Parameter Type Description
networks list[Network] The networks to write.
filepath str Output file path.
taxa set[str], optional An explicit set of taxa labels. If
None taxa are inferred from the newick strings. Defaults to None.
tree_prefix str, optional Label prefix for each tree line. Defaults to "net".
overwrite bool, optional If False, raises IOError if the file already exists. Defaults to True.
phylonet_cmds list[str], optional A list of PhyloNet commands to include in a PHYLONET block. Defaults to None.
Returns: None
Raises: IOError: If the list is empty, or the file cannot be written, or the file already exists and overwrite is False.
detect_newick_standard(newick_str: str) -> str

Auto-detect which newick convention a string uses based on its formatting. The detection heuristic is: 1. If the string contains ``#Name:len::gamma`` double-colon notation on a reticulation node → **Phylonet** 2. If the string starts with ``[&R]`` or ``[&U]`` → **Beast** 3. If the string contains ``[&...gamma=...]`` → **PhyNetPy** 4. Otherwise (plain newick) → **PhyNetPy** (default)

Parameter Type Description
newick_str str A newick or extended-newick string.
Returns: str: One of ``"Phylonet"``, ``"Beast"``, or ``"PhyNetPy"``.
convert_newick(newick_str: str, standard: str = 'PhyNetPy') -> str

Convert a newick/extended-newick string between different software conventions. The three supported standards differ primarily in how they encode inheritance probabilities (gamma) on reticulation edges: **PhyNetPy** uses BioPython-style bracket comments:: ((C:.1,(B:.05)#H0[&gamma=.7]:.05)I1:.1,(A:.1,#H0:.05)I2:.1)I3; **Phylonet** uses Rich Newick double-colon notation:: ((C:.1,(B:.05)#H0:.05::.7)I1:.1,(A:.1,#H0:.05)I2:.1)I3; **Beast** uses the same annotation as PhyNetPy but prefixes the string with ``[&R]`` for rooted trees (or ``[&U]`` for unrooted):: [&R] ((C:.1,(B:.05)#H0[&gamma=.7]:.05)I1:.1,(A:.1,#H0:.05)I2:.1)I3; The function auto-detects the input convention and converts to the target. Non-gamma metadata (e.g. ``[&posterior=0.95]``) on non-reticulation nodes is preserved in all conversions.

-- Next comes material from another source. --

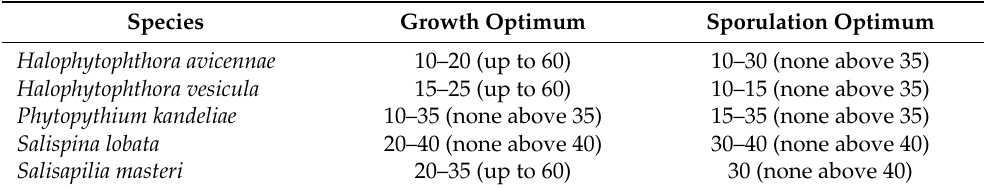
Table 3. Growth and reproduction of marine Oomycota at various concentration of seawater (‰) (adapted from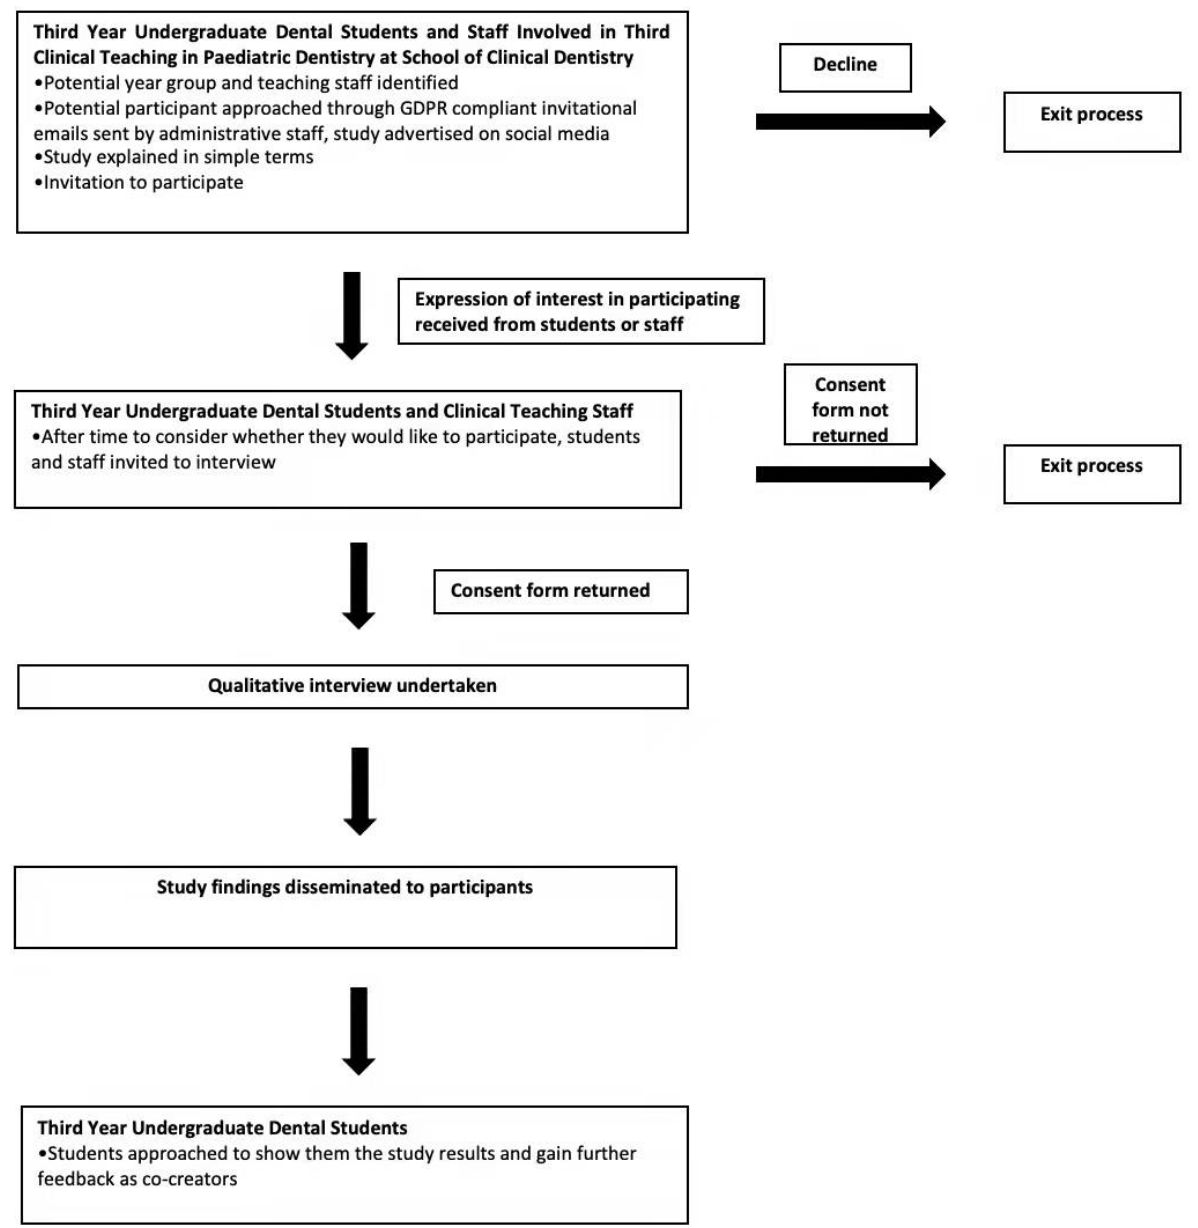
Figure 2. Participant recruitment flowchart .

Parameter Type Description
newick_str str A newick or extended-newick string in any of the three conventions.
standard str, optional Target convention. One of ``"PhyNetPy"`` (default), ``"Phylonet"``, or ``"Beast"``.
Returns: str: The newick string reformatted for the target software.
Raises: ValueError: If ``standard`` is not one of the three valid options., IOError: If the input string is empty.